Let me elaborate slightly on P-consistency. That P-consistency holds is intuitively obvious for an extremum estimator like OLS, almost by definition. Of course OLS converges to the parameter configuration that optimizes quadratic predictive risk -- quadratic loss is the objective function that defines the OLS estimator. A rigorous treatment gets a bit involved, however, as do generalizations to allow things of relevance in Big Data environments, like $$K>N$$. See for example Greenshtein and Ritov (2004).

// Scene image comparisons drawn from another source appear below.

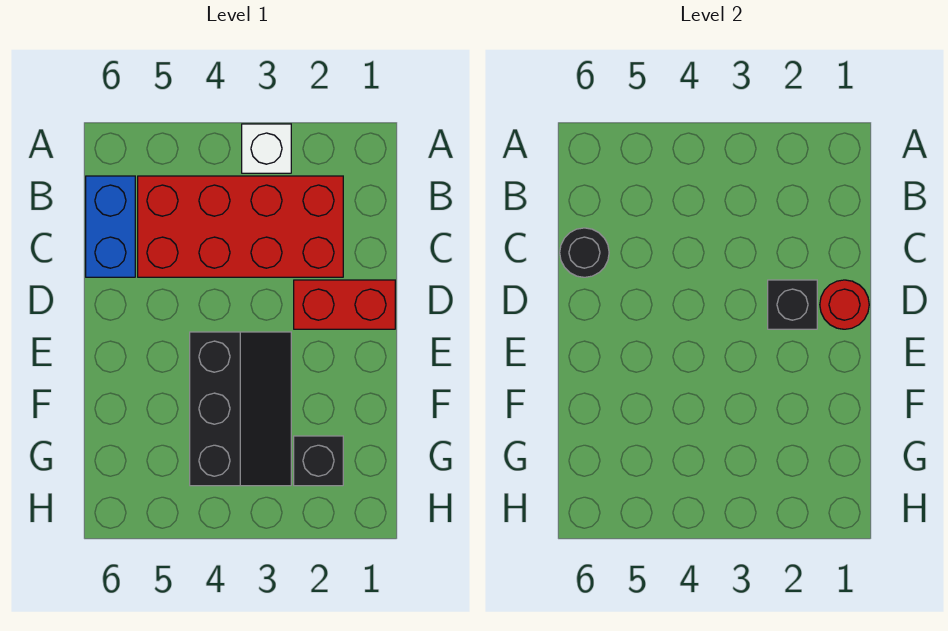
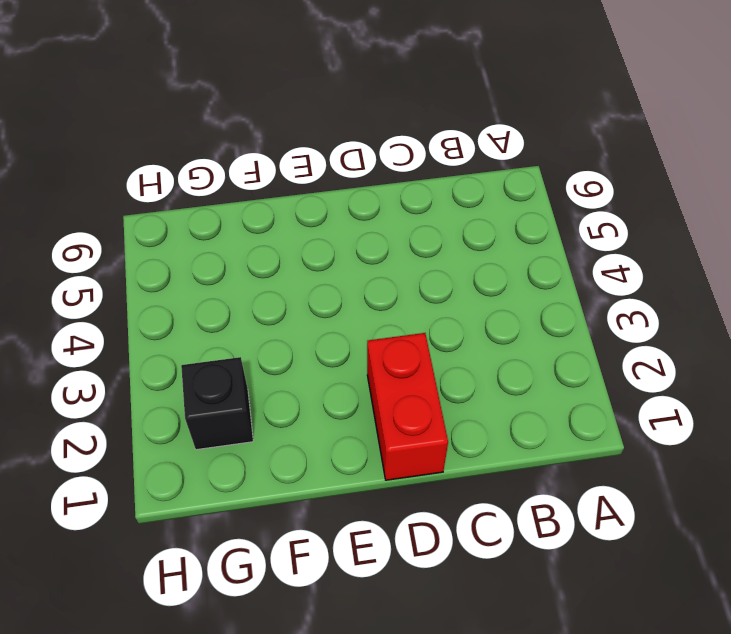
none -> white brick A3 level 1
none -> red brick B2:C5 level 1

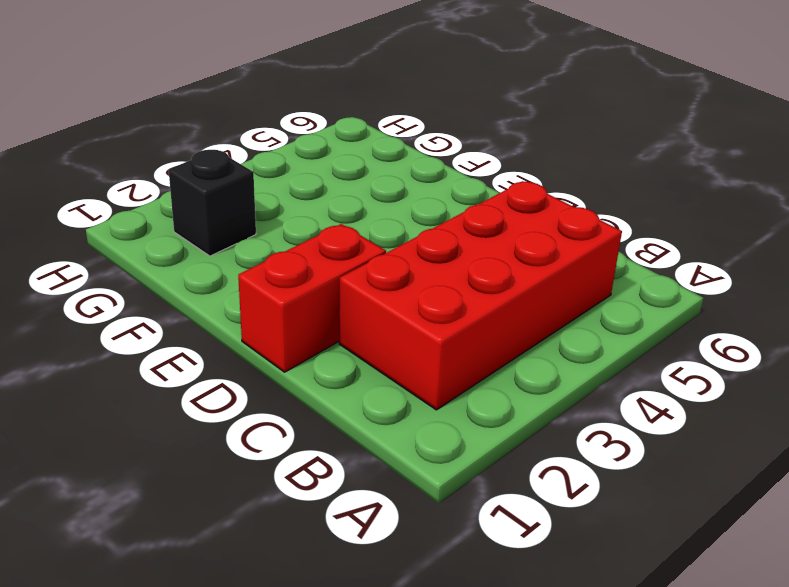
none -> white brick A3 level 1
none -> blue brick B6:C6 level 1

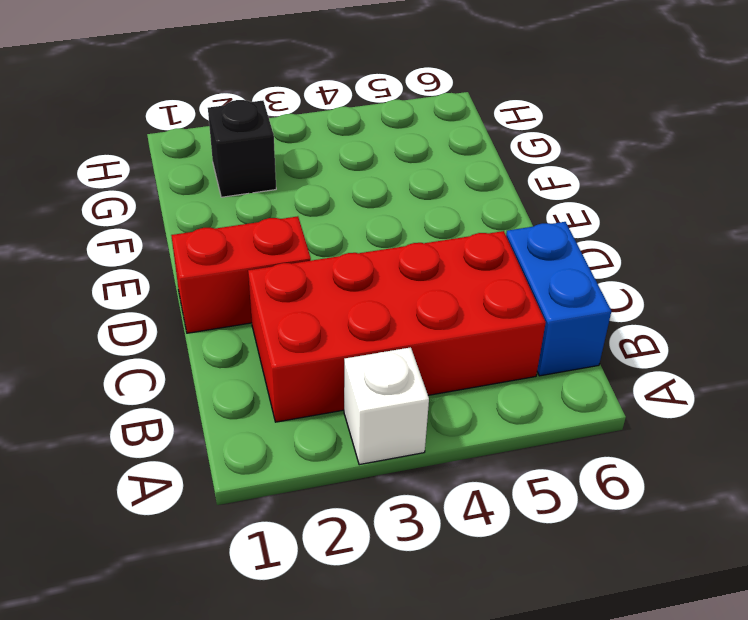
none -> black slope E3:G4 level 1 top 4
none -> black round brick C6 level 2

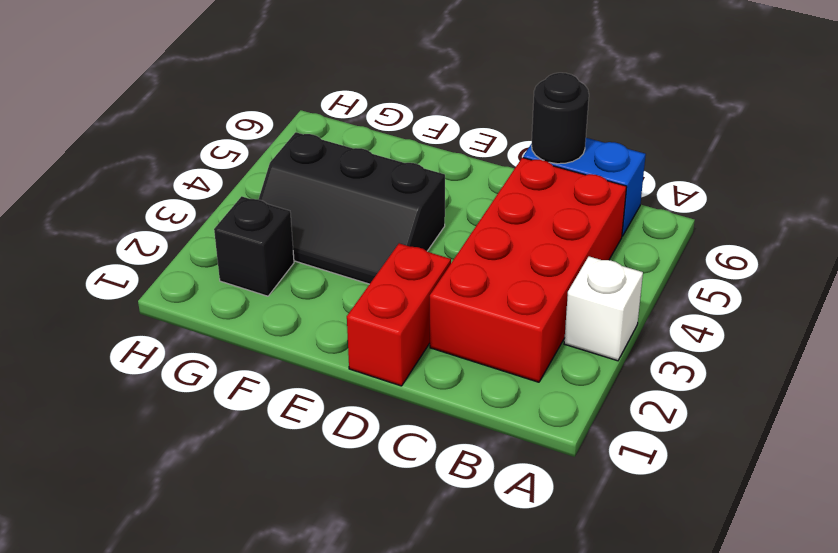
none -> red round brick D1 level 2
none -> black brick D2 level 2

The distinction between P-consistency and T-consistency is clearly linked to the distinction between correlation and causality. As long as $$x$$ and $$y$$ are correlated, we can exploit the correlation (as captured in $$\hat{\beta}$$) very generally to predict $$y$$ given knowledge of $$x$$. That is, there will be a nonzero predictive effect" of $$x$$ knowledge on $$y$$. But nonzero correlation  doesn't necessarily tell us anything about the causal treatment effect" of $$x$$ treatments on $$y$$. That requires stringent assumptions. Even if there is a non-zero predictive effect of  $$x$$ on $$y$$ (as captured by $$\hat{\beta}_{OLS}$$), there may or may not be a nonzero treatment effect of $$x$$ on $$y$$, and even if nonzero it will generally not equal the predictive effect.

Here's a related reading recommendation. Check out Wasserman's brilliant Normal Deviate post, "Consistency, Sparsistency and Presistency." I agree entirely that the distinction between what he calls consistency (what I call T-consistency above) and what he calls presistency (what I call P-consistency above) is insufficiently appreciated. Indeed it took me twenty years to fully understand the distinction and its ramifications (although I'm slow). And it's crucially important.

The bottom line: In sharp contrast to T-consistency, P-consistency comes almost for free, yet it's the invaluable foundation on which all of (non-causal) predictive modeling builds. Would that such wonderful low-hanging fruit were more widely available!